Monday, October 21, 2019

BHFF ’19: The Haunted Swordsman (short)

Anyone who knows classic Japanese cinema knows there was more to fear during the Edo era than ronin and ninja. There were also Kwaidan-style ghosts and so-called Onibaba demon-hags. A ronin bent on avenging his shogun master will face the latter as the first challenge of his quest in puppetry-filmmaker Kevin McTurk’s wildly cool short film The Haunted Swordsman, which screens during the Brooklyn Horror Film Festival.

Technically, the squared jawed samurai failed his lord. That is why he is now a ronin. However, it is hard to blame him, given the powers of the demonic monster that consumed the shogun. The ronin has pledged to avenge him, but he realizes he will need some powerful help, most likely of a supernatural nature, to get the job done. Fortunately, he has a decapitated death’s head that will serve as his reluctant “Navigator” of the spirit-haunted regions. We had better listen to him, because his voice is supplied (quite eerily) by the great James Hong (and Christopher Lloyd provides the sinister speech of one of the truly monstrous figures).

We can’t wait to see a full feature from McTurk, because Haunted Swordsman and his previous film, The Mill at Calder’s End are two of the most amazing genre shorts we have ever seen. Even beyond the puppetry, which puts most live action filmmaking to shame, the attention to detail lavished on the sets and costumes is quite extraordinary. You can see real world-building in Swordsman. Perhaps the greatest endorsement is the imprimatur of Lisa and Heather Henson (as in the Henson Company) serving as executive producers. They would know puppetry world-better than anyone.

Ironically, Haunted Swordsman starts with actual cliff-hanging and ends in a bit of a cliff-hanger. Instead of facing his nemesis, the Swordsman only completes the first encounter in what will probably be a long and perilous campaign. It sure looks like a proof of concept film, so consider the concept proved.

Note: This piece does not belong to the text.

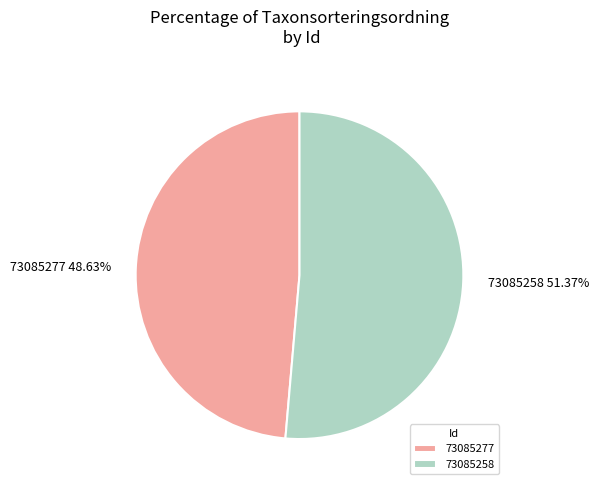

The 73085258 slice represents 40% of the pie. True or false?

False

To reiterate, we are eager to see a full feature film from McTurk and Haunted Swordsman would be the perfect vehicle for him to revise and extend. Regardless, the 17-minute film is so wildly macabre and technically accomplished, genre fans should see it now, even though it will leave them hungrily wanting more. Vey highly recommended, The Haunted Swordsman had its New York City premiere at this year’s Brooklyn Horror Film Festival.